Sur le plan international l'IHEDN a organisé, en partenariat avec le ministère des affaires étrangères :

- la 6ème Session internationale européenne (SIE) qui succède aux Sessions internationales Centre Europe, États baltes et balkaniques (SICEB) en novembre 2001 à Paris. Cette session a réuni 41 auditeurs étrangers, issus de 21 pays différents ainsi que 7 auditeurs français ;

- Le 2ème Forum de l'Institut sur le continent africain (FICA) en juin 2001, avec 67 auditeurs venus de 34 pays africains, sur le thème : « Quelles politiques de Défense pour le continent africain ? ». Le Président du Sénégal Abdoulaye Wade y a participé à une conférence-débat.

L'Institut a également participé au 2e séminaire tripartite sur la sécurité européenne à l'université de Cranfield (Royaume-Uni) avec des homologues allemands en mai 2001. Cette collaboration devait être reconduite en Allemagne courant 2002.

Enfin le forum annuel, déjà évoqué au paragraphe 1 et auquel les auditeurs de la 54ème session nationale ont participé, a permis d'aborder la nouvelle donne internationale et le terrorisme de masse.

Au titre des formations centralisées le point d'orgue est la session nationale. La 53ème qui s'est déroulée avec pour thème général « évolutions stratégiques, permanences des crises » a accueilli 5 auditeurs étrangers. La construction de l'Europe de la défense était le thème des missions en Europe de la session. Quant aux missions en Corée du Sud et en Chine elles étaient centrées sur le thème général de la session.
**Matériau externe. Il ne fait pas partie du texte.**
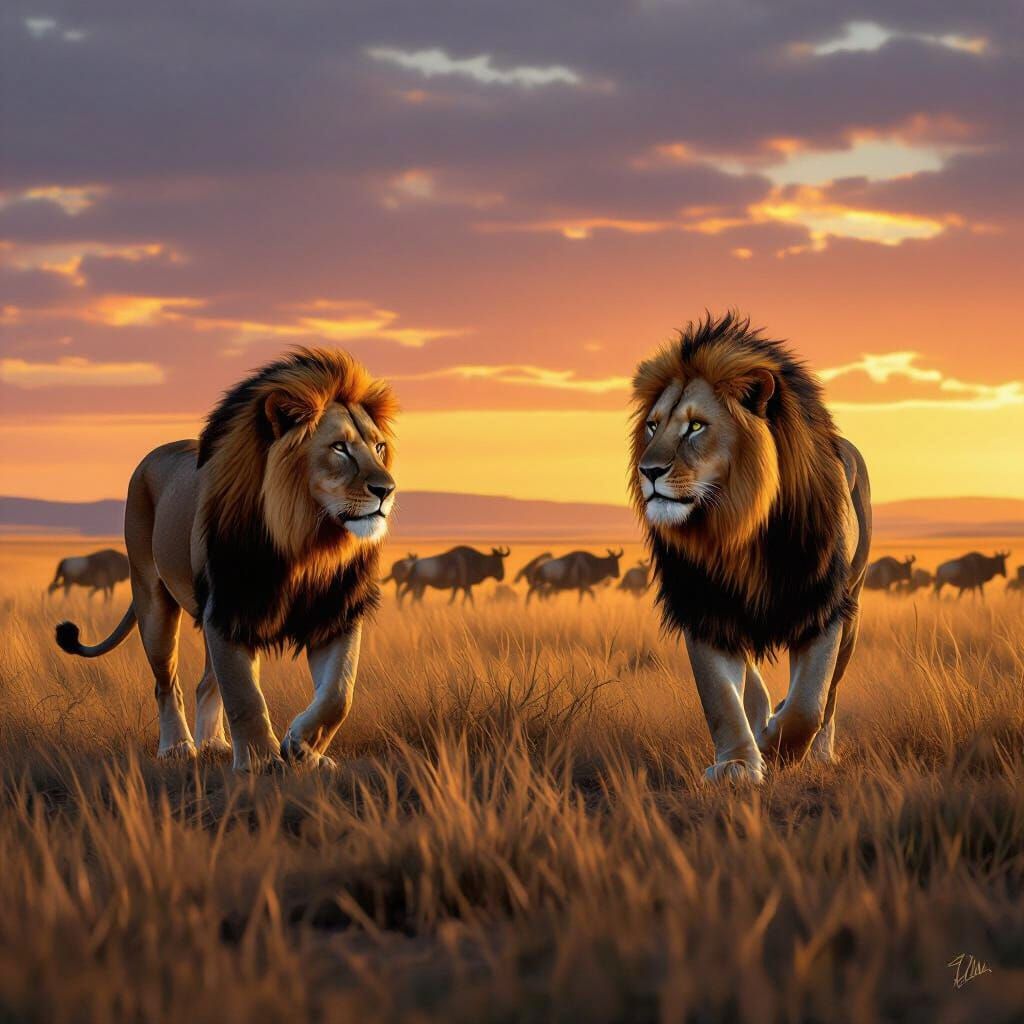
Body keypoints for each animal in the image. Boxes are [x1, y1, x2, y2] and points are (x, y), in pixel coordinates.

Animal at [55, 348, 398, 773]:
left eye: (379, 447)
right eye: (339, 448)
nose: (387, 489)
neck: (308, 542)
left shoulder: (334, 612)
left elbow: (338, 694)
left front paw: (303, 749)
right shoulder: (231, 608)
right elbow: (245, 697)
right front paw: (261, 762)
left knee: (206, 683)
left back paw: (215, 744)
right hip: (155, 602)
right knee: (166, 684)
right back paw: (178, 747)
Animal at [629, 312, 871, 784]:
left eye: (696, 426)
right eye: (653, 425)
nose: (648, 471)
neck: (740, 527)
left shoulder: (823, 604)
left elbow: (808, 704)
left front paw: (778, 750)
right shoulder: (705, 608)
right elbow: (720, 698)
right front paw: (739, 764)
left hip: (853, 603)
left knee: (830, 696)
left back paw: (817, 752)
L'intérêt porté par les magistrats et surtout les autres professions juridiques au séminaire de défense, qui leur est destiné, est décevant eu égard aux efforts que l'Institut déploie pour son organisation. En revanche, les cycles de formation, stages d'information et colloques sur l'Intelligence et la Défense économique connaissent un succès croissant.

L'action territoriale a été poursuivie principalement par les sessions régionales mais également les séminaires jeunes et élus locaux.

La promotion des enseignements de défense est assurée par l'IHEDN avec l'appui de la Section des enseignements et études de défense (SEED). Elle a été crée en 1997, avec les moyens transférés depuis la Mission pour les études et enseignements de défense (MEED) dont disposait le SGDN pour la coordination de ces enseignements, mission qu'il exerce désormais au travers de sa tutelle sur l'Institut.

L'IHEDN met en oeuvre le projet stratégique élaboré par la SEED notamment en animant le réseau des enseignements supérieurs de défense.

S'appuyant sur les dispositions résultant de la réforme du service national et celles prises pour l'Éducation à la défense, l'Institut a donné une impulsion nouvelle aux trinômes. Créés en 1995, ils regroupent dans chaque académie trois représentants, respectivement, de l'Éducation nationale, de la défense et de l'assemblée régionale des anciens auditeurs. Une journée nationale des trinômes a été organisée, en 2000, à Toulouse et a réuni 200 personnes. En 2001, le fonctionnement des trinômes, en fin d'année, a été assuré à titre expérimental par l'attribution d'un crédit de 60.976 euros décidée par le Conseil d'administration de l'Institut.

Enfin, parallèlement au développement de ces relations avec les différents médias, l'IHEDN a continué à assurer sa mission documentaire, notamment grâce à son site internet.